The interactions between mitochondrial function, reactive oxygen species (ROS), and lifespan are incompletely understood. Using the nematode C.elegans, this thesis attempts to clarify these interactions. The study focuses on the long-lived mutant clk-1 which is defective in synthesis of the electron carrier, ubiquinone. The work further investigates the role of ubiquinone on the following:
1) Mitochondrial respiration.
2) The site and rate of ROS production.
3) ROS scavenging.
4) The oxidation of mitochondrial proteins.

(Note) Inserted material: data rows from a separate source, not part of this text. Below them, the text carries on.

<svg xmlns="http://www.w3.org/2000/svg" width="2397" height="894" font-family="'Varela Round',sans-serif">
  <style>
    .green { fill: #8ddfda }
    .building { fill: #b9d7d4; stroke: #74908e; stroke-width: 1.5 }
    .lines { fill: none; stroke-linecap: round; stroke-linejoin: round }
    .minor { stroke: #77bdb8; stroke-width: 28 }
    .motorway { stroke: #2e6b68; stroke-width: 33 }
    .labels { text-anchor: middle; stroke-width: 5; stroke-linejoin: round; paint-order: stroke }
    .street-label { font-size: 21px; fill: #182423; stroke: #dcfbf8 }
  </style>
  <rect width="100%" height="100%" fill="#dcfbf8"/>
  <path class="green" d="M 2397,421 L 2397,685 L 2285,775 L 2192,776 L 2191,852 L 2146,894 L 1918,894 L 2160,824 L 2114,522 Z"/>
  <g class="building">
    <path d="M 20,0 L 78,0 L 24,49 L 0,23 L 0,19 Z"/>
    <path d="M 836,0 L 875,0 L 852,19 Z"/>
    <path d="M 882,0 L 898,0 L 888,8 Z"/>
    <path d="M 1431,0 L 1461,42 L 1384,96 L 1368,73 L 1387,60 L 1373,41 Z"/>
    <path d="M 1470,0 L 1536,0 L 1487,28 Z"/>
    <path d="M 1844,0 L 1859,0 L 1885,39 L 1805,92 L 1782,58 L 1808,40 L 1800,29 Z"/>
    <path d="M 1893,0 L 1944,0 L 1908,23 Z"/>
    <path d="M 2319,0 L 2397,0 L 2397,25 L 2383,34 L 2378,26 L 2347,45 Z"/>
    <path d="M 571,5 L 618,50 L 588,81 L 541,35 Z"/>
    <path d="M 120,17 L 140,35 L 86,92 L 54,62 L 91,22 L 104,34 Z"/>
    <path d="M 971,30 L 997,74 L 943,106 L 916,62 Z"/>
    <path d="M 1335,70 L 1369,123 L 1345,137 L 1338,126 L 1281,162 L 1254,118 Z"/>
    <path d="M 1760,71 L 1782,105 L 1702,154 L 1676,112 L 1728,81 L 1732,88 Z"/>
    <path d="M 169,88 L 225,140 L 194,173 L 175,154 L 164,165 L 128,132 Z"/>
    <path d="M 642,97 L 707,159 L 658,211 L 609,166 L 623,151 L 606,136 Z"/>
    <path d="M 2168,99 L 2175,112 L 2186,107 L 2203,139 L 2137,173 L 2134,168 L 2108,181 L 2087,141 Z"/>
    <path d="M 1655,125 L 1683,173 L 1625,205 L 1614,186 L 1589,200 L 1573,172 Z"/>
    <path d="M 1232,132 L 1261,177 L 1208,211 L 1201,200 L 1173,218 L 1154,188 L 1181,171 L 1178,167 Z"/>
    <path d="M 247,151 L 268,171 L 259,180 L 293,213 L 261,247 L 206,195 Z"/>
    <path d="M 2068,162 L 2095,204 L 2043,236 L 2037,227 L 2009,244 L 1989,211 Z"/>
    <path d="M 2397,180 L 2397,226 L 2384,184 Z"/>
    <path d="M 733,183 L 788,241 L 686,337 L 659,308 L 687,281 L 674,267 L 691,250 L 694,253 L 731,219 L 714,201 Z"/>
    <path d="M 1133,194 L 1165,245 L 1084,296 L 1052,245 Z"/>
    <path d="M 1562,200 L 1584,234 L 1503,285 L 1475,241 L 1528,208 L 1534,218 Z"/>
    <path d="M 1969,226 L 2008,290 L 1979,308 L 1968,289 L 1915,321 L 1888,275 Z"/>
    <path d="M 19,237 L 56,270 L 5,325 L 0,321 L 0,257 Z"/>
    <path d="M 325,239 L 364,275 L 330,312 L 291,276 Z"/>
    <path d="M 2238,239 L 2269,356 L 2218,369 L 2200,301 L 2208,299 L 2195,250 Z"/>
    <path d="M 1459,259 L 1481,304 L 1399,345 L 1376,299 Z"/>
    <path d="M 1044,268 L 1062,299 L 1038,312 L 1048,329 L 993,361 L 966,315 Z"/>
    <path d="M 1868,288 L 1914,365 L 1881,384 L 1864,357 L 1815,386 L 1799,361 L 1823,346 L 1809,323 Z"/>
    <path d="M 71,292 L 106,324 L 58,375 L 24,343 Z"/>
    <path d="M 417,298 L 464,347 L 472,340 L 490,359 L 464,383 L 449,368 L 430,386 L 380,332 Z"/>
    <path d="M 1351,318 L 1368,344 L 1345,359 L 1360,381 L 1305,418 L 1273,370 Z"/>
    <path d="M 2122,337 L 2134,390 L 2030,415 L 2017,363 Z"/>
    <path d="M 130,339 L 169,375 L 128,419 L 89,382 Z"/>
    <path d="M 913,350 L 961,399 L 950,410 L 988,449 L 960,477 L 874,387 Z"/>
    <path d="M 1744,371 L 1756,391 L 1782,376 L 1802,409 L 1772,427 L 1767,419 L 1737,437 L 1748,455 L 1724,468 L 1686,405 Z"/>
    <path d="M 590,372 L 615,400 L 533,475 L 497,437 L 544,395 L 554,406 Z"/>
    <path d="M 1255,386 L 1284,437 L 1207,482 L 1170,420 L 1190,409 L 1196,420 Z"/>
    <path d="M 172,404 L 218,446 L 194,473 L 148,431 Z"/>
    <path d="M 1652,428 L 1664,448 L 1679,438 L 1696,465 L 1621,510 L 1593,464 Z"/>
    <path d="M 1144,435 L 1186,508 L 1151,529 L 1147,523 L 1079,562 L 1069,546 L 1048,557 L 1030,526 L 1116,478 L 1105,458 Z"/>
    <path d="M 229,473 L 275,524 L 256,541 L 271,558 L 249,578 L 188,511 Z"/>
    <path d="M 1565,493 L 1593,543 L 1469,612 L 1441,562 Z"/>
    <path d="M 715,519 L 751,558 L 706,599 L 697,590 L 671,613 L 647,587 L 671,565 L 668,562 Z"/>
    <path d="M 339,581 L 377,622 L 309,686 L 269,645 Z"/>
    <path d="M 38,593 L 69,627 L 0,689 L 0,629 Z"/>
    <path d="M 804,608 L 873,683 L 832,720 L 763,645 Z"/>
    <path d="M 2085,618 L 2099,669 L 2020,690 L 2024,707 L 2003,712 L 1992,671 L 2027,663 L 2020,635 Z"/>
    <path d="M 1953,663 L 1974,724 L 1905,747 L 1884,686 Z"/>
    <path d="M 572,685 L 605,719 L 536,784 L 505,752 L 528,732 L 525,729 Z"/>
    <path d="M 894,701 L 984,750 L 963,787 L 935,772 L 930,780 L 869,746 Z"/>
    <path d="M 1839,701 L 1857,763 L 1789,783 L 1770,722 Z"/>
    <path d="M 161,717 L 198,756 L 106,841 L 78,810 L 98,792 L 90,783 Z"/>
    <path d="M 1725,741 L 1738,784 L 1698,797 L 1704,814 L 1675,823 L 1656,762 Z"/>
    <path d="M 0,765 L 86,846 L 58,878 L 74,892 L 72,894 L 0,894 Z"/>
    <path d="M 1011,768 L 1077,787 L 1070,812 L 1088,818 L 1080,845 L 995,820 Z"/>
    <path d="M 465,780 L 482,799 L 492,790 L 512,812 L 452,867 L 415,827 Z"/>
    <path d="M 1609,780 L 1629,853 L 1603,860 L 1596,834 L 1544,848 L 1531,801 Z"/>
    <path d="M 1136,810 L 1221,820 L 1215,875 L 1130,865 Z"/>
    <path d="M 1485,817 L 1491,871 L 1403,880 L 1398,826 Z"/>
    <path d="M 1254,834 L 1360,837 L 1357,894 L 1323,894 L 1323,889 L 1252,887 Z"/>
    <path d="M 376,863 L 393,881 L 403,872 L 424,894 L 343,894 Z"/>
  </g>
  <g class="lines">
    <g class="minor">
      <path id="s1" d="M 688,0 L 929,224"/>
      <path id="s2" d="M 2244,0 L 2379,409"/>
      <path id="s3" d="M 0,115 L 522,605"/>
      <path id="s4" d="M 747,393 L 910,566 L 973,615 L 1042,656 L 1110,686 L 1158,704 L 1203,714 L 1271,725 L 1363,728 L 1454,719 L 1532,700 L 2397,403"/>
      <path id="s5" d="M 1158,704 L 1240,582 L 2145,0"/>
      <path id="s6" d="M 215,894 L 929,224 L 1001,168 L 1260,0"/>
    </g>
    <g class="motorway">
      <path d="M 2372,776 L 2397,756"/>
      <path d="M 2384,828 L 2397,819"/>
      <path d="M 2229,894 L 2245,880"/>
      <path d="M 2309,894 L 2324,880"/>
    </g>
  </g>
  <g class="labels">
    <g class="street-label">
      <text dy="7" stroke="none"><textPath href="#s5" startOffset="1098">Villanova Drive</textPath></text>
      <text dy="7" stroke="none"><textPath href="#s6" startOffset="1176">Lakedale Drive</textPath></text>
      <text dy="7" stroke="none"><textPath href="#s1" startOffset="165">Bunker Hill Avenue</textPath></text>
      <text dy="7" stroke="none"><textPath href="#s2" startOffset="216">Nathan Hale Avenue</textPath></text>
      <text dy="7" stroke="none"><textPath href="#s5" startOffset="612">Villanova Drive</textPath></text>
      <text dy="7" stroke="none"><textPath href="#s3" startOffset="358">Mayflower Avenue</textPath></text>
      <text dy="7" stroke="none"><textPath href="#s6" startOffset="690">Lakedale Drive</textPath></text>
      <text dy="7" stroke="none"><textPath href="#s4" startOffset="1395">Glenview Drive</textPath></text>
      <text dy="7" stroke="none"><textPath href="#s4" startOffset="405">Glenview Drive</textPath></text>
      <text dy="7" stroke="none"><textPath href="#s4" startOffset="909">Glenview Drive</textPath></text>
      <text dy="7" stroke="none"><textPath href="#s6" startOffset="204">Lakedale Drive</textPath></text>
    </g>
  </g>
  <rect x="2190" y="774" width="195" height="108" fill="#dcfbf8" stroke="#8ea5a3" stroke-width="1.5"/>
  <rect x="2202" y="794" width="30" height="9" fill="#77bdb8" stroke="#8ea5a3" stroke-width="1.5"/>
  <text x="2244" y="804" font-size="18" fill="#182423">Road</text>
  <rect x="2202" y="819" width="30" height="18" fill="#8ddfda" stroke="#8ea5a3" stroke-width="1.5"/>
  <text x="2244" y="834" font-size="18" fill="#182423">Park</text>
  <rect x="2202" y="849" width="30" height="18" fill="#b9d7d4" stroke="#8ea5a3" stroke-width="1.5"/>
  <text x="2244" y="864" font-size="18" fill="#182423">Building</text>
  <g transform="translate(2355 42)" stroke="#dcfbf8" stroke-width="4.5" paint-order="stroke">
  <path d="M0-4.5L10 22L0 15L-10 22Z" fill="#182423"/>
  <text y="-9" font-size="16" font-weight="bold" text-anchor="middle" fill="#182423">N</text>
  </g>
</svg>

Besides the studies of effects from different exogenous UQ, I also characterized the possible effects of the ubiquinone biosynthetic precursor, demethoxyubiquinone-9 (DMQ9) on mitochondrial electron transport and on phenotypes of clk-1.
My thesis project integrates the comprehensive biochemical approach and
C. elegans genetics to elucidate the mitochondrial effects on the variation in longevity. The results indicate that UQ10 extends the lifespan of clk-1 by lowering
oxidative damage in mitochondrial proteins, but does not decrease ROS production. Moreover, DMQ9 inhibits electron transport from Complex I to III, which results in the defective Complex I-dependent respiration in clk-1. These results link the physiological changes within mitochondria caused by exogenous ubiquinone to aging and longevity.